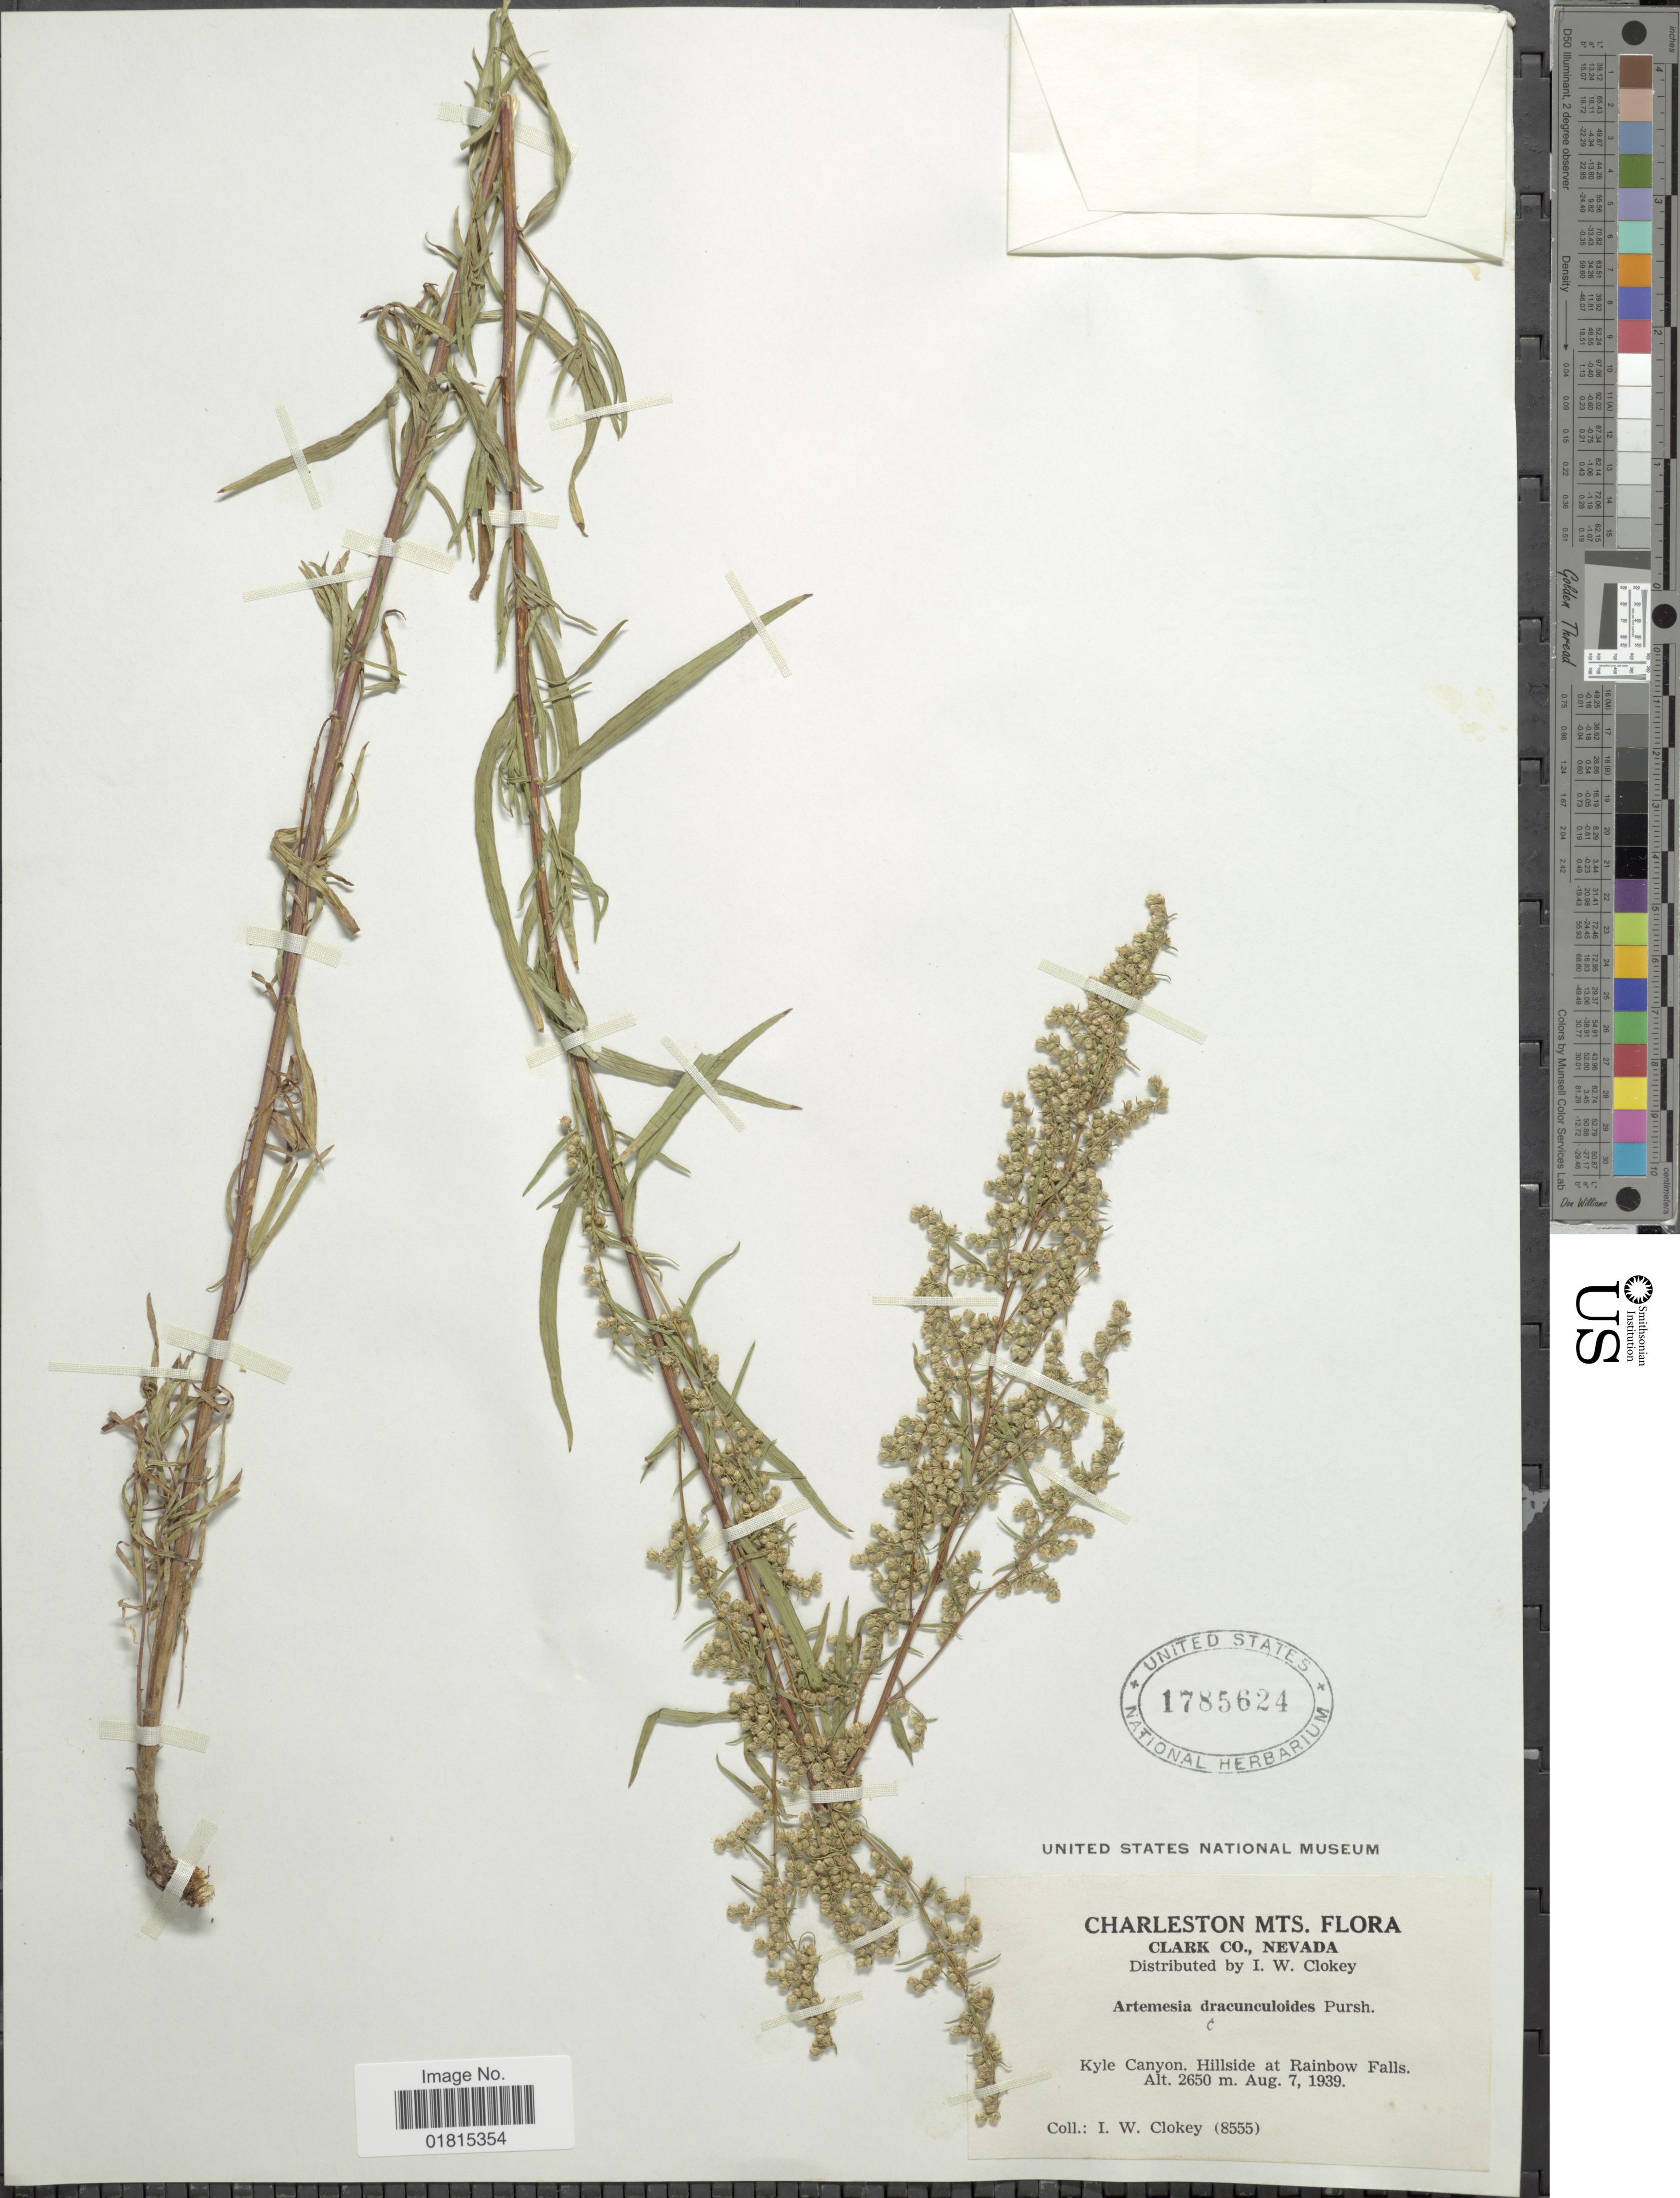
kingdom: Plantae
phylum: Tracheophyta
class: Magnoliopsida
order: Asterales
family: Asteraceae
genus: Artemisia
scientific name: Artemisia dracunculoides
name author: Pursh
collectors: I. W. Clokey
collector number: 8555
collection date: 1939-08-07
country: United States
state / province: Nevada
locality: Charleston Mts. flora. Clark Co., Nevada. Kyle Canyon. Hillside at Rainbow Falls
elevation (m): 2650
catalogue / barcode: US 1785624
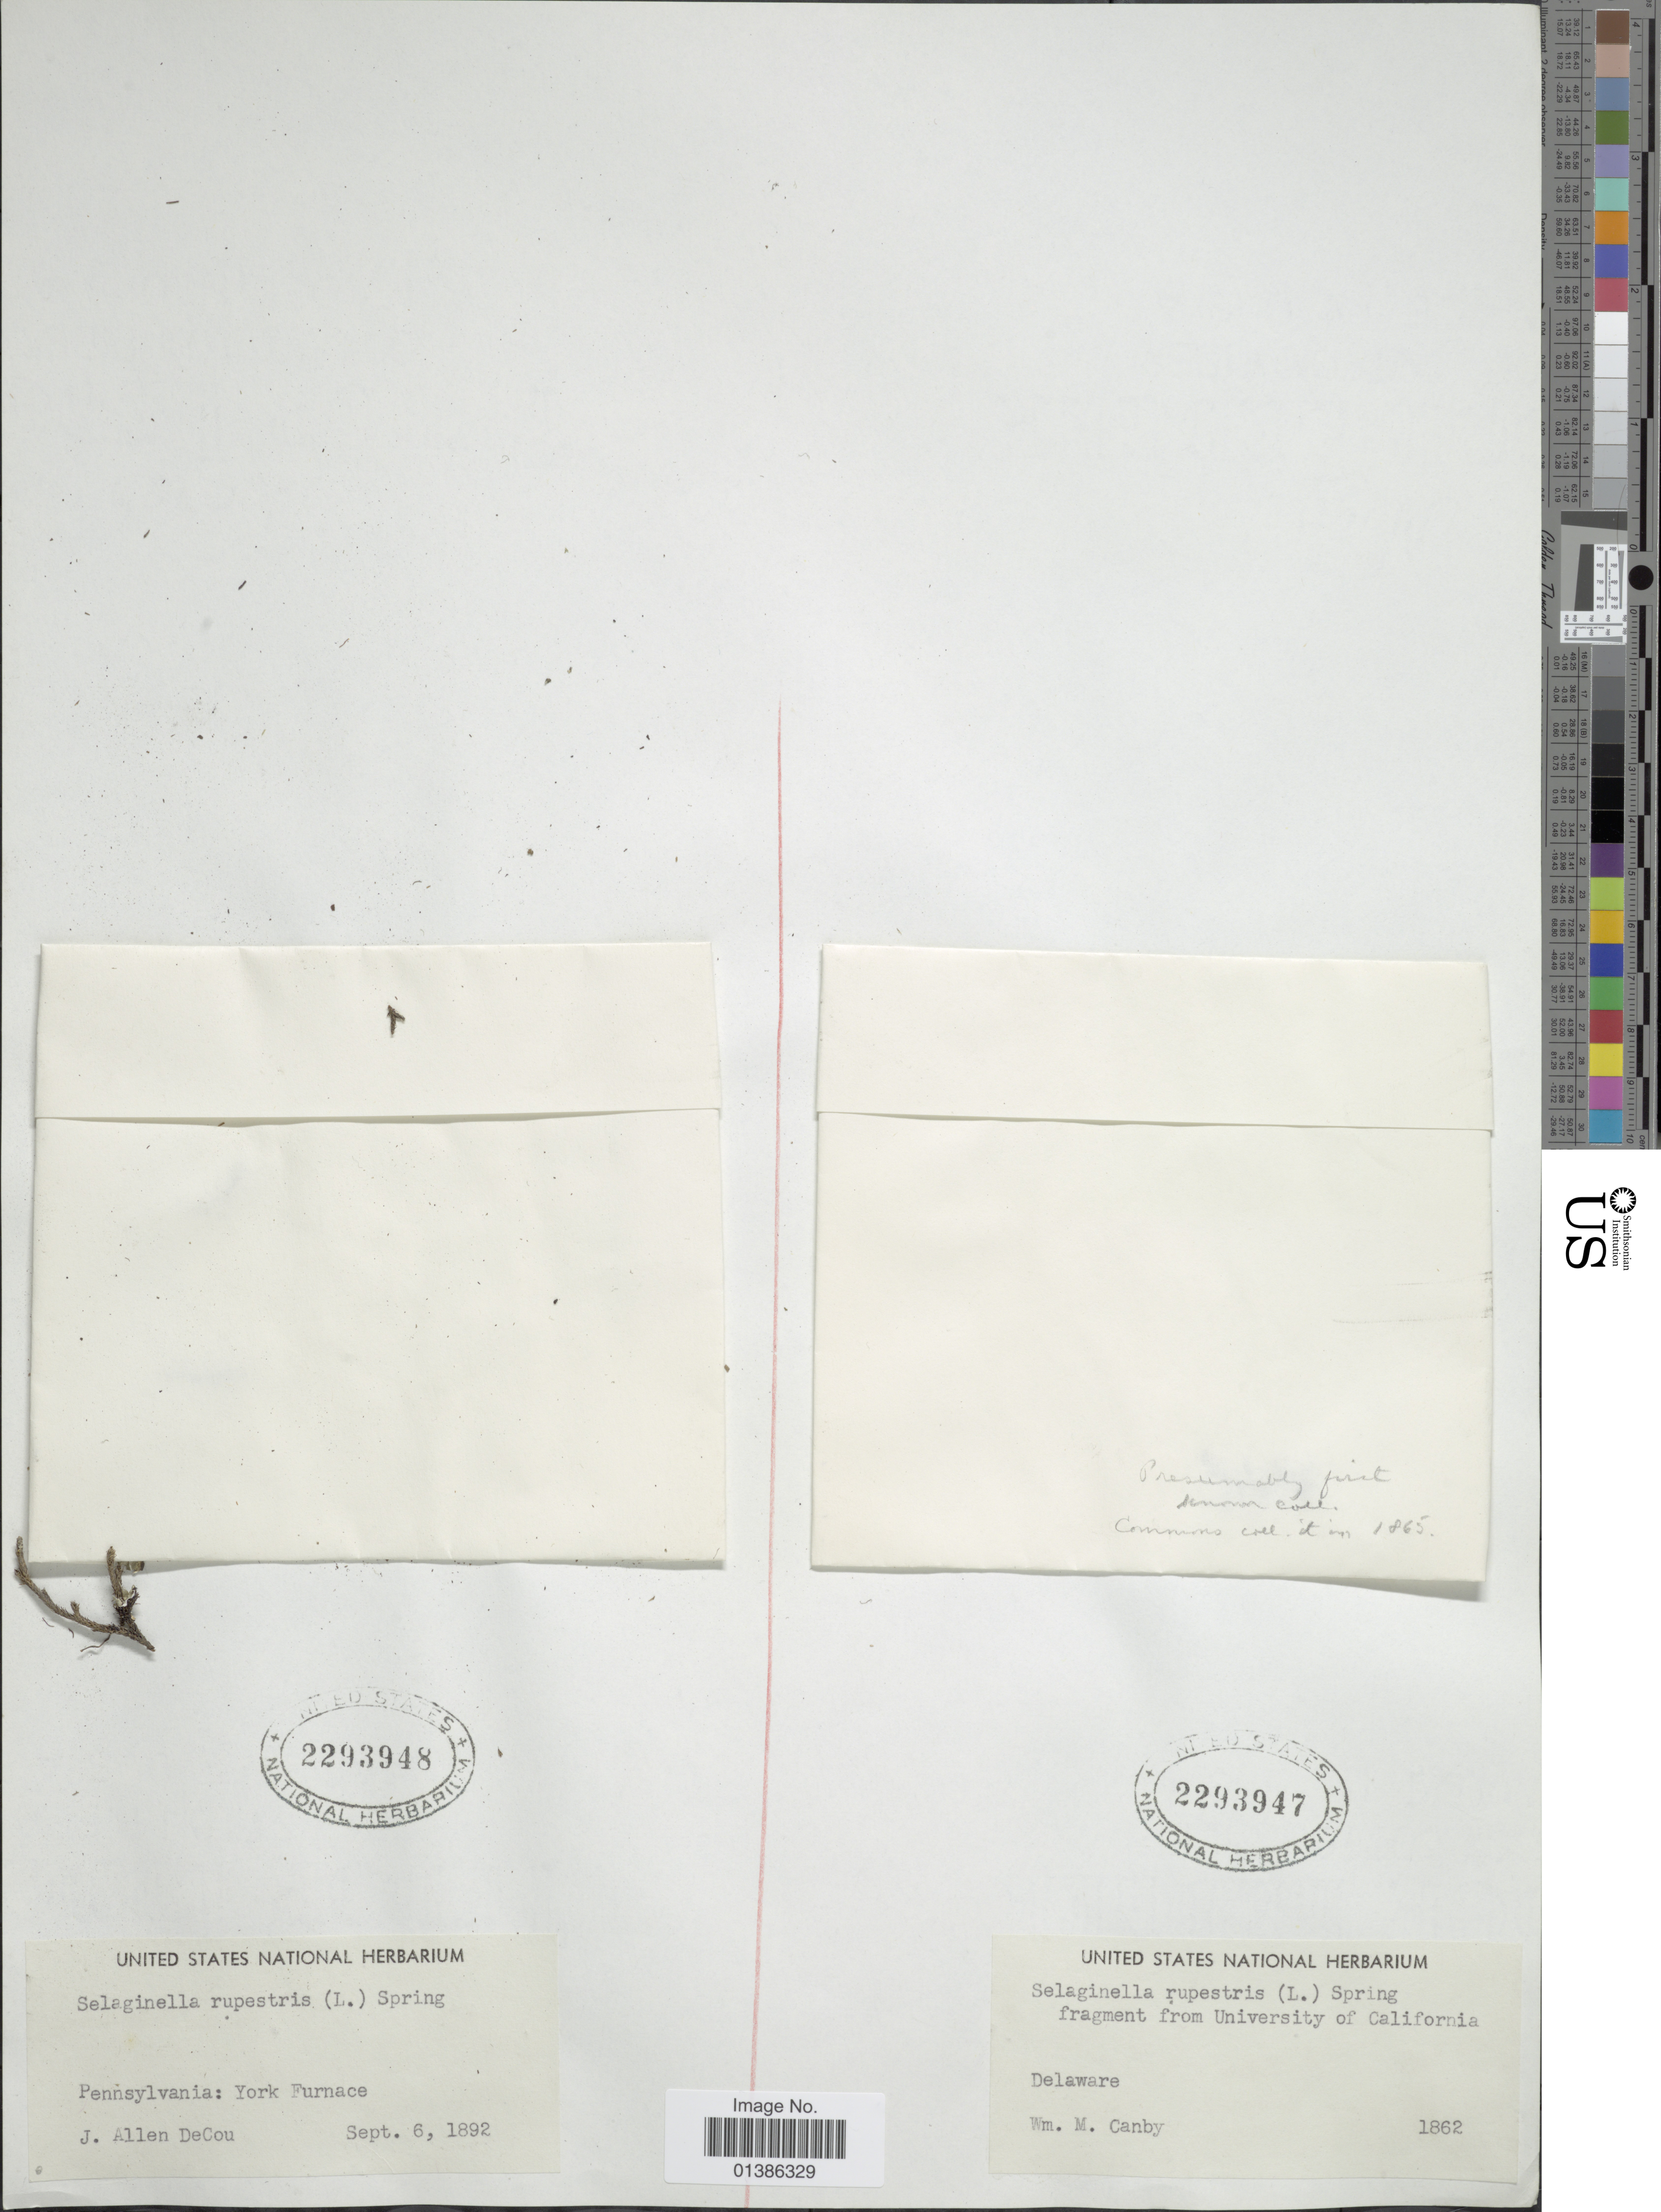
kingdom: Plantae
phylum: Tracheophyta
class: Lycopodiopsida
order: Selaginellales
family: Selaginellaceae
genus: Selaginella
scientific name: Selaginella rupestris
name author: (L.) Spring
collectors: J. DeCou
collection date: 1892-09-06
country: United States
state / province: Delaware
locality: York Furnace.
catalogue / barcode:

════

SHORT TASK
Swap every occurrence of "collection date" for "date collected" and write out all of the entries above with nothing else altered. Leave out the pictures.

SOLUTION FOR THIS EXERCISE
kingdom: Plantae
phylum: Tracheophyta
class: Magnoliopsida
order: Asterales
family: Asteraceae
genus: Artemisia
scientific name: Artemisia dracunculoides
name author: Pursh
collectors: I. W. Clokey
collector number: 8555
date collected: 1939-08-07
country: United States
state / province: Nevada
locality: Charleston Mts. flora. Clark Co., Nevada. Kyle Canyon. Hillside at Rainbow Falls
elevation (m): 2650
catalogue / barcode: US 1785624
kingdom: Plantae
phylum: Tracheophyta
class: Lycopodiopsida
order: Selaginellales
family: Selaginellaceae
genus: Selaginella
scientific name: Selaginella rupestris
name author: (L.) Spring
collectors: J. DeCou
date collected: 1892-09-06
country: United States
state / province: Delaware
locality: York Furnace.
catalogue / barcode:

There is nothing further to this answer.